Betaine (chemically known as 2-(Trimethylammonio) ethanoic acid, hydroxide, inner salt) is an osmolyte (i.e., protects the cells against dehydration), an antioxidant agent, as well as a methyl group donor serving a chief purpose of lowering homocysteine (Olthof and Verhoef, 2005), a known risk factor for cardiovascular disease (Boushey et al., 1995). The B-vitamins folic acid (B9), B12, and B6 are often used for this same purpose of lowering homocysteine. As a methyl group donor, betaine has a potential effect on creatine biosynthesis by providing a methyl group to guanidinoacetate via methionine that can synthesize creatine in skeletal muscle (du Vigneaud et al., 1946).
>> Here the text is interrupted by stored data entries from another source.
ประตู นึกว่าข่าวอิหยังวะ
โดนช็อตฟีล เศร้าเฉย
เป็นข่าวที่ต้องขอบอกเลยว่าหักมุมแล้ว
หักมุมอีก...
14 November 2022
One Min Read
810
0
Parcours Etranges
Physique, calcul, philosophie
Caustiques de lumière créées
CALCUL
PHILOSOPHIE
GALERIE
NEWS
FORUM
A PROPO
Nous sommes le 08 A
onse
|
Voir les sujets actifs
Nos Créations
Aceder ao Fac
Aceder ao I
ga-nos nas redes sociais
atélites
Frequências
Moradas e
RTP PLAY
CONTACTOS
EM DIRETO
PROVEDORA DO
In regards to exercise performance, a few studies have been conducted over the past few years using betaine (anhydrous form). The dosage of betaine in these studies has been 2.5 grams per day. Muscle endurance (Hoffman et al., 2009) as well as muscular power and force (Maresh et al., 2007) have been reported to increase following 14 days of betaine supplementation. Mechanistically, betaine may improve exercise performance by providing antioxidant activity, maintaining cellular hydration, and increasing blood flow, the latter possibly mediated by the effect betaine has on increasing NO (unpublished data). Although betaine is relatively new to the sport nutrition market, PURUS LABS™ believes that this ingredient has promise as a sport supplement. For this reason it is included within Muscle Marinade™ at the proper, researchsupported dosage.